Now, before you think that $40/hour is pretty good—which it is if you get paid for 40 hours a week—understand that flight crew get paid only for flight hours. So, if a hard-working first officer managed to log 900 hours a year (a lot for junior reserve pilots), that’s a mere mid-$30K/year or less. Makes sense that fewer and fewer pilots are willing to make that kind of sacrifice, eh?
Careful observers might note that with the growing shortage, a new first officer can often upgrade to captain within a few years. Okay, that is true with most of the regional carriers. A ten-year veteran captain of a regional carrier might be paid into the upper-$70/hour range. At that same hard-working 900 hours per year, yes, that’s approaching something a person could live on. But, compare that with other professions having a similar educational demand and apprenticeship duration and, well, regional-airline pilots aren’t paid much.

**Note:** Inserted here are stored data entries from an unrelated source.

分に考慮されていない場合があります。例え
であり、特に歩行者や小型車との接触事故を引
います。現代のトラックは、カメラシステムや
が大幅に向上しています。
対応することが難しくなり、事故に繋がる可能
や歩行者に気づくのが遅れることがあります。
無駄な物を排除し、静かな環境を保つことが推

What about the majors? Clearly, it’s a lot better there. That’s why most regional pilots are doing everything in their power to get to a major. But, again, the entrance requirements (education, experience building, etc.) versus pay don’t square well with nearly any other professional endeavor save perhaps teachers in public education.
We’ve all heard the stories of the senior captains at the biggest airlines bringing in $200-400K per year. It’s true. However, for every one of those pilots making north of, say, $250K/year, there are dozens making under $75K/year. The ones who’ve truly made it as airline pilots are fewer and further between. It’s certainly not the norm.
The airlines, of course, all complain that with the relentless downward pressure on ticket prices—another topic indeed—they just can’t afford to pay their people well. Really? Quick, who’s the low-price leader? If you said Southwest you’d be mostly right. While they might not have the lowest fare for every given market, the market perception is appropriately that they’re lowest or among the lowest overall.
Yet, Southwest pilots are among the highest paid in the industry. You might ask how the quintessential low-cost airline can pay its pilots at the top of the industry, while the “full service” carriers (Are there any of those anymore?) can’t? Could it have anything to do with how the airline is run by management?